The U.S. Bureau of Labor Statistics has released its latest annual report on occupational injuries, which serves, among other things, to alert companies to the hazards of certain jobs.
There were a total of 5,190 fatal work injuries recorded in the United States in 2016, a 7 percent increase from the 4,836 fatal injuries reported in 2015.
This is the third consecutive increase in annual workplace fatalities and the first time more than 5,000 fatalities have been recorded by the Census of Fatal Occupational Injuries (CFOI) since 2008. The fatal injury rate increased to 3.6 per 100,000 full-time equivalent (FTE) workers from 3.4 in 2015. It is the highest rate since 2010.
Type of Incident
Work injuries involving transportation incidents remained the most common fatal event in 2016, accounting for 40 percent (2,083) of all fatal injuries. Violence and other injuries by persons or animals increased 23 percent to become the second-most common fatal event in 2016. Falls, slips, and trips was the third-most common fatal event; incidents increased by 6 percent in 2016 in comparison to 2015.
Two other events with large changes were exposure to harmful substances or environments, which increased 22 percent, and fires and explosions, which declined 27 percent.
- Logging workers continued to have a high fatal injury rate in 2016, at 135.9 fatalities per 100,000 FTE workers. The number of fatalities among loggers increased from 67 in 2015 to 91.
- A number of occupations recorded their highest fatality counts in 2016 since CFOI adopted the Standard Occupational Classification (SOC) system in 2003. These occupations included first-line supervisors of construction trades and extraction workers with 134 fatal injuries; landscaping and groundskeeping workers, 125; roofers, 101; tree trimmers and pruners, 84; driver/sales workers, 71; automotive service technicians and mechanics, 64; and farmworkers, farm, ranch, and aquacultural animals, 61.
- Fatal work injuries among protective service occupations increased by 68 fatalities (32 percent) in 2016 to a total of 281. This included an increase of 24 fatalities among police officers, 13 fatalities among first-line supervisors/managers of law enforcement workers, and 23 fatalities among miscellaneous protective service workers, including crossing guards and lifeguards, ski patrol, and other recreational protective service workers.

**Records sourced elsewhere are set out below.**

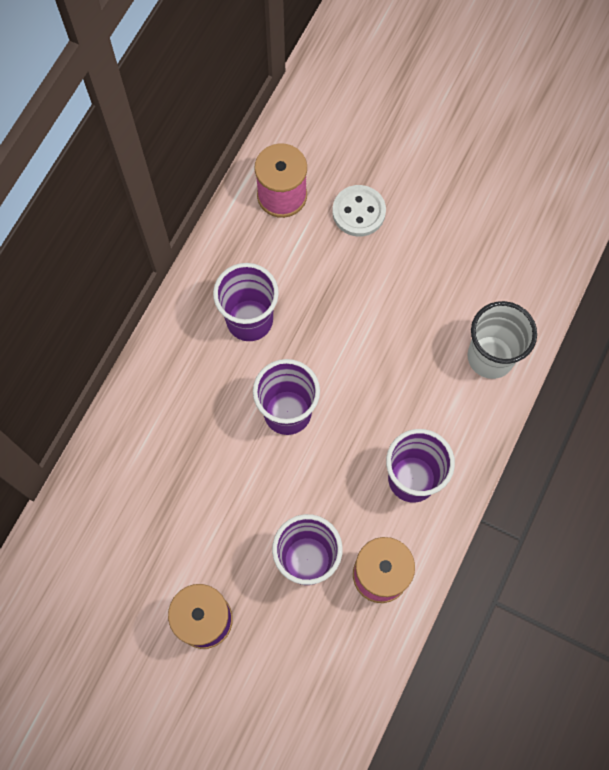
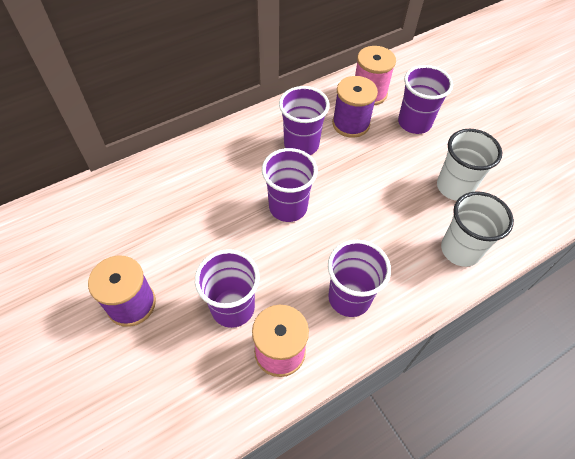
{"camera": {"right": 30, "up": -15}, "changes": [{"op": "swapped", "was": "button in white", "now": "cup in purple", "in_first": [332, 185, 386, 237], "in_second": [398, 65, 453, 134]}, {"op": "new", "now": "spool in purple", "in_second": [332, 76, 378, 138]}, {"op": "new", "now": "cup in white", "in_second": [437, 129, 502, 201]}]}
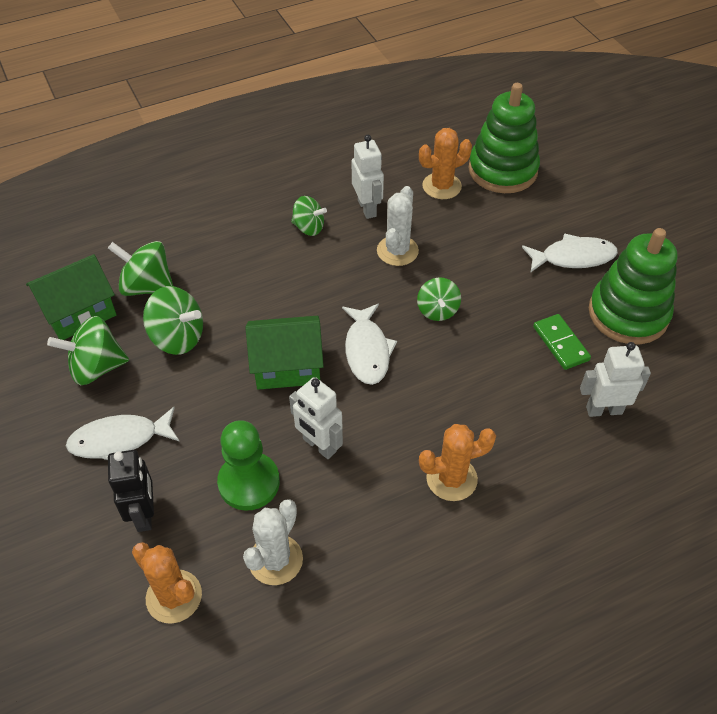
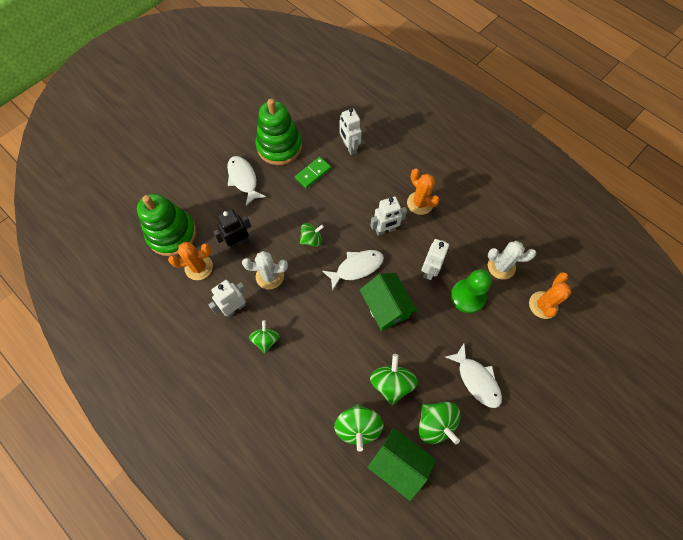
{"camera": {"right": -110, "up": 15}, "changes": [{"op": "rotated", "was": "cactus in orange", "in_first": [419, 128, 472, 199], "in_second": [168, 242, 213, 280], "clockwise": -60}, {"op": "shifted", "was": "robot in black", "in_first": [108, 450, 154, 532], "in_second": [213, 209, 251, 250]}, {"op": "new", "now": "robot in white", "in_second": [370, 196, 407, 236]}]}
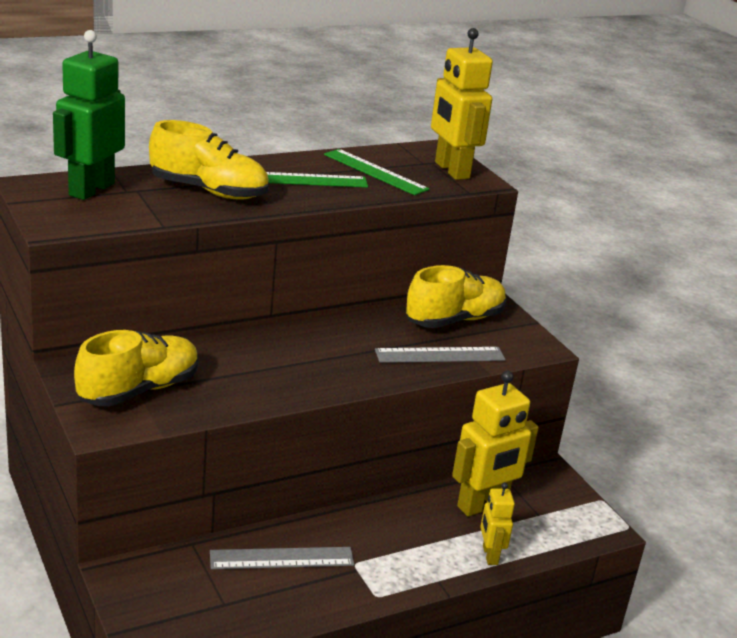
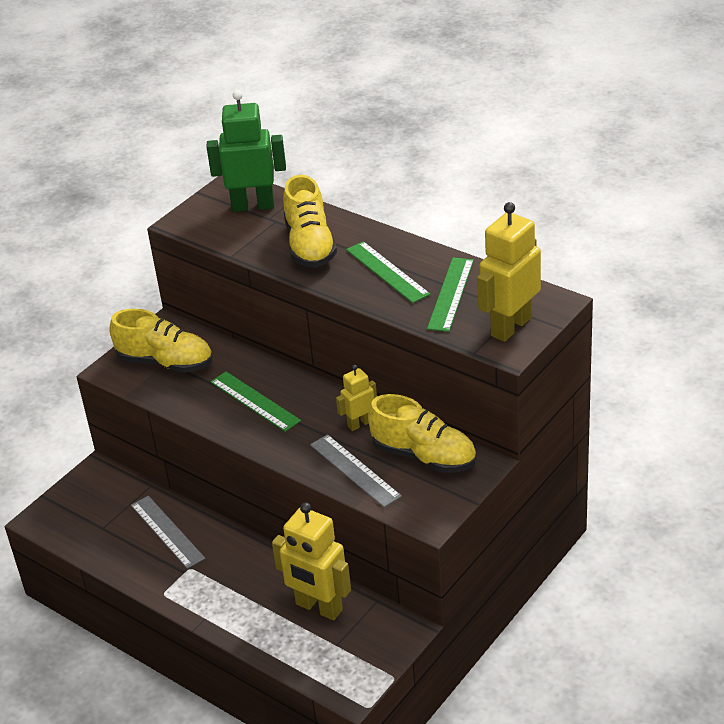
{"camera": {"right": 70, "up": 10}, "changes": [{"op": "shifted", "was": "robot in yellow", "in_first": [480, 482, 515, 565], "in_second": [336, 365, 377, 431]}, {"op": "new", "now": "ruler in green", "in_second": [210, 372, 301, 432]}]}
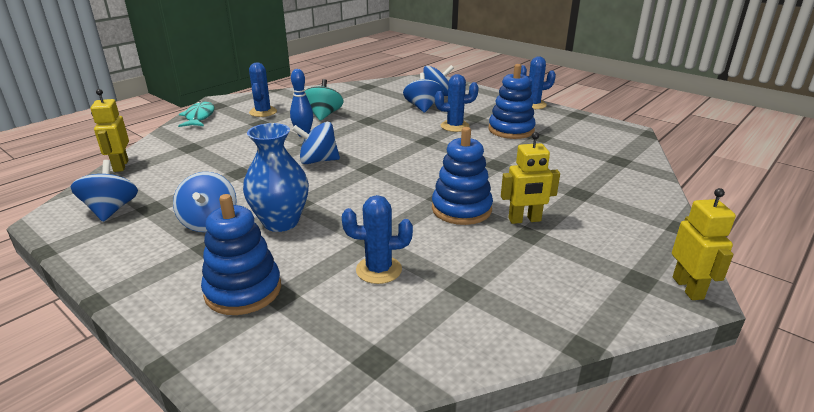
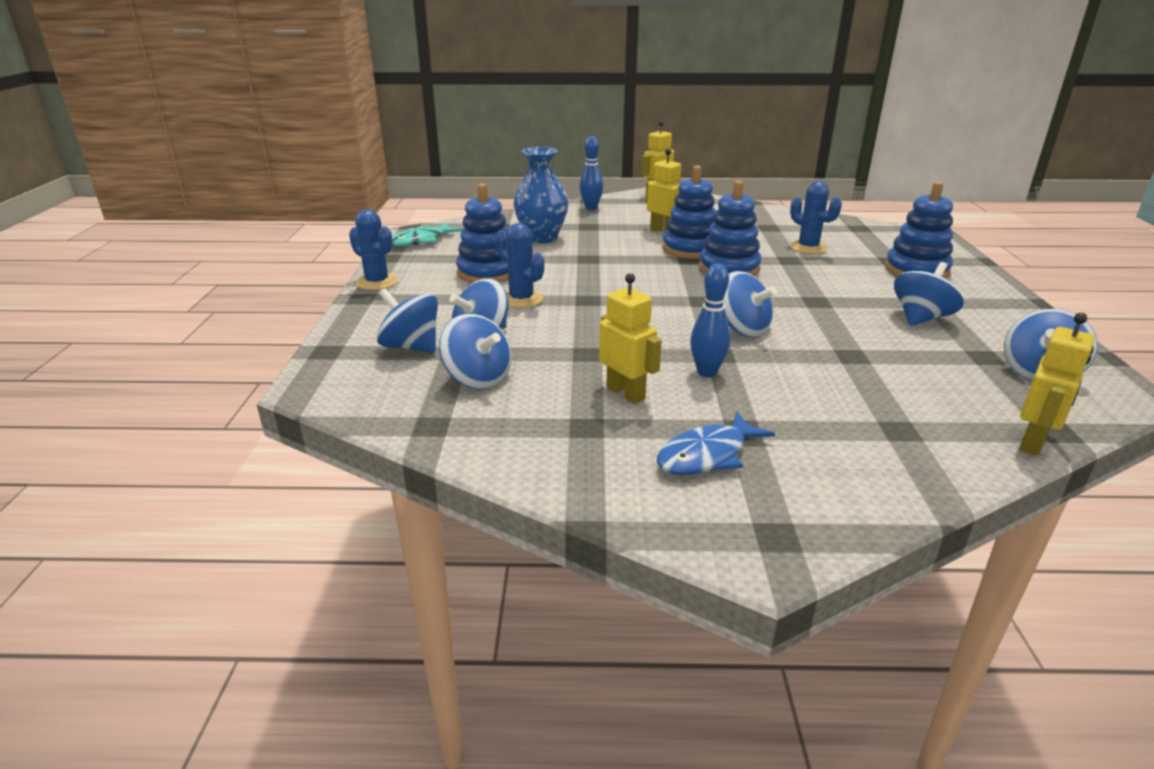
{"camera": {"right": -130, "up": 0}, "changes": [{"op": "swapped", "was": "cactus in blue", "now": "fish in blue", "in_first": [249, 62, 277, 117], "in_second": [657, 411, 775, 475]}, {"op": "swapped", "was": "spinning top in turquoise", "now": "robot in yellow", "in_first": [304, 79, 344, 121], "in_second": [599, 273, 662, 404]}, {"op": "shifted", "was": "fish in turquoise", "in_first": [178, 101, 215, 127], "in_second": [392, 223, 462, 247]}, {"op": "shifted", "was": "vase in blue", "in_first": [243, 123, 309, 232], "in_second": [513, 147, 569, 243]}, {"op": "new", "now": "bowling pin in blue", "in_second": [580, 136, 603, 210]}, {"op": "new", "now": "stacking toy in blue", "in_second": [699, 180, 762, 276]}, {"op": "new", "now": "spinning top in blue", "in_second": [439, 314, 511, 389]}]}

- Police officers incurred 51 homicides in 2016, up 50 percent from 34 fatalities in 2015.
Other Key Findings of the 2016 Census of Fatal Occupational Injuries
- Asian, non-Hispanic workers incurred 160 fatal injuries, up from 114 in 2015, which was the highest percentage increase (40 percent) among any race or ethnic origin. Black or African-American, non-Hispanic workers also had a large percentage increase (19 percent), with 587 fatal injuries compared to 495 in 2015. The rate of fatal injury for both groups also increased. Hispanic or Latino workers had 3 percent fewer workplace fatalities in 2016 with 879 fatalities, down from 903.
- Foreign-born workers accounted for about one-fifth of total fatal work injuries. Thirty-seven percent of these workers were born in Mexico, followed by 19 percent from Asian countries.
- Workers age 55 years and over had 1,848 fatal injuries, the highest number for this cohort since CFOI began reporting national data in 1992. In 1992, workers age 55 and over accounted for 20 percent of fatalities; in 2016, they accounted for 36 percent. These workers also have a higher fatality rate than other age groups.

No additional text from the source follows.